Berufserfahrung ohne Garantie
Pilotprojekt der Bahn soll Elektriker für die eigene Betriebstechnik fit machen
Seit November nehmen 15 Asylsuchende an einer Umschulung zu Elektronikern für Betriebstechnik bei der DB in München teil. Voraussetzung war entsprechende Berufserfahrung im Heimatland. Bei erfolgreichem Verlauf will die DB das Programm ausbauen. »Mit dem Münchner Programm gehen wir einen neuen Weg und geben berufserfahrenen Flüchtlingen im technischen Bereich eine Perspektive«, so DB-Personalvorstand Ulrich Weber in München.
Tektesenbet Weldetnsae ist einer der Umschüler. Der 24-Jährige stammt aus Eritrea und hat bei der Stadtverwaltung der Hauptstadt Asmara als Elektriker gearbeitet. Derzeit läuft sein Asylantrag. Zehntausende Eritreer überwinden jedes Jahr Stacheldraht, Minenfelder und bewaffnete Grenzposten, um ihr Land zu verlassen und Unterdrückung sowie dem Militärdienst zu entkommen. Obwohl die Grenzbeamten angehalten sind, auf Flüchtlinge zu schießen, fliehen einem UN-Bericht zufolge jeden Monat 5000 Eritreer. Für Tektesenbet Weldetnsae beginnt die Umschulung zunächst mit einem vier Monate dauernden Deutschsprachkurs. Sein Kollege Yunusa Lateef Ajani ist da schon ein bisschen weiter, er kann sich einigermaßen auf Deutsch unterhalten. Der 33-Jährige stammt aus Nigeria und hat dort zwei Jahre als Techniker gearbeitet, auch er hat einen Asylantrag gestellt.
Die anderen Teilnehmer des Programm stammen aus dem Kongo, dem Iran, Syrien, Algerien, Somalia und Tunesien. Sie alle bringen Berufserfahrung im elektrotechnischen Bereich mit - und eine hohe Wahrscheinlichkeit, dass sie in Deutschland bleiben dürfen.
Die Bahn hatte in Zusammenarbeit mit der Bundesagentur für Arbeit, der Stadt München und der IHK einen Flyer verteilt, der auf Deutsch, Englisch und Französisch über das Programm informierte. Daraufhin meldeten sich 80 Bewerber, von denen in einem mehrstufigen Verfahren dann die 15 Teilnehmer ausgesucht wurden. Dabei ging es ebenso um praktische Kenntnisse wie um Teamfähigkeit.

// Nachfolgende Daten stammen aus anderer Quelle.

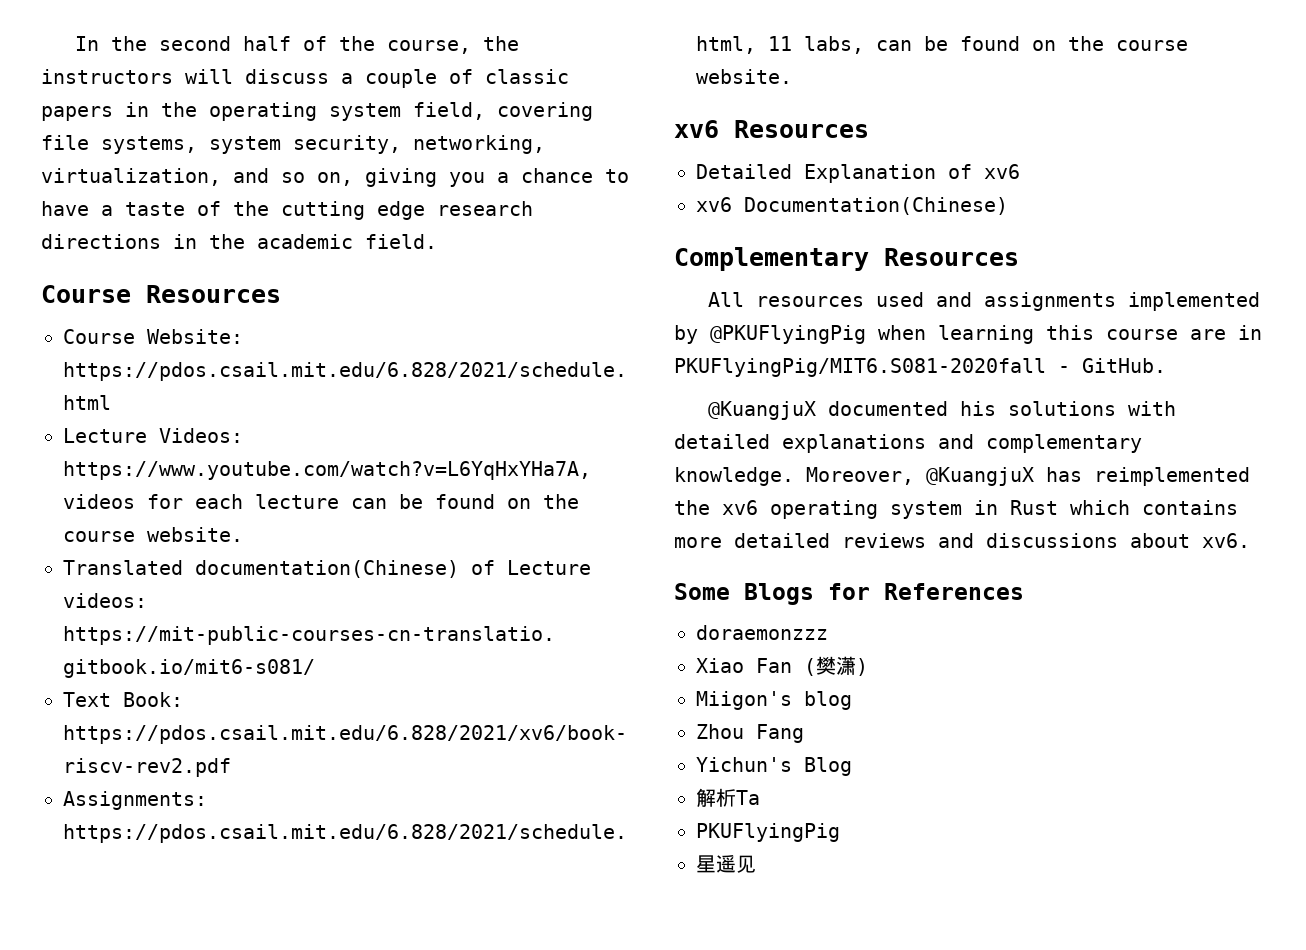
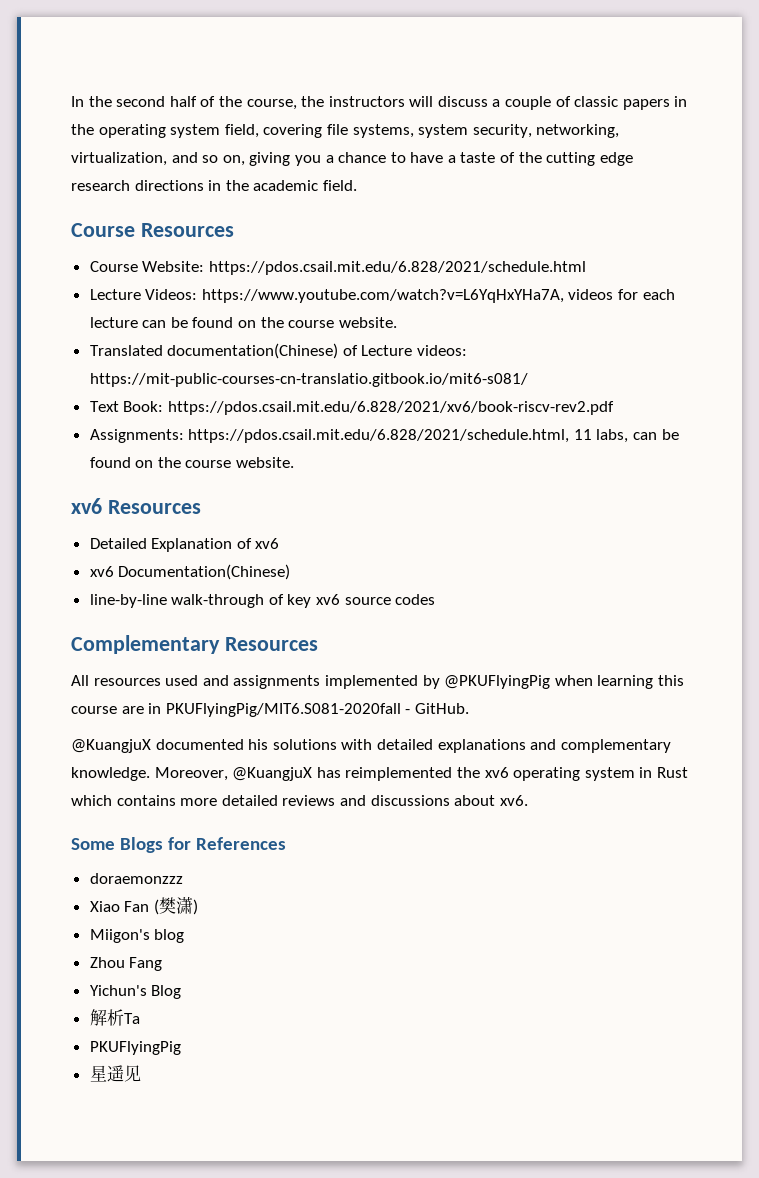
(1008, 206) none -> [89,594,436,608] // line-by-line walk-through of key xv6 source codes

Dass die Auswahl nicht einfach ist, räumt Udo Franziszi vom Personalmanagement der DB ein. Denn niemand könne sagen, ob ein Syrer oder Kongolese, der in seinem Heimatland als Elektriker arbeitete, die nötige Vorbildung für eine Facharbeiterausbildung der Deutschen Bahn mitbringt. Zumal Zertifikate und Zeugnisse aus den Heimatländern oft nicht mit den deutschen Nachweisen vergleichbar seien. Fachleute der Industrie- und Handelskammer müssten prüfen, was davon anerkannt werden kann und was nicht. Die Umschulung dauert insgesamt 28 Monate und soll mit einer IHK-Prüfung abgeschlossen werden.
Wenn alles gut läuft, soll das Programm auch in anderen Bundesländern angeboten werden. Und Raimund Becker, Vorstandmitglied der Bundesanstalt für Arbeit hofft auf einen Nachahmungseffekt für andere Firmen. »Viele Unternehmen suchen händeringend Auszubildende«, so Becker bei der Vorstellung des Programms. Immerhin soll bis zum Jahr 2030 die Zahl der Menschen in arbeitsfähigem Alter bundesweit um sechs Millionen sinken. »Wenn von außen keiner mehr hinzukommt«, sagt Becker, »dann wird's eng«.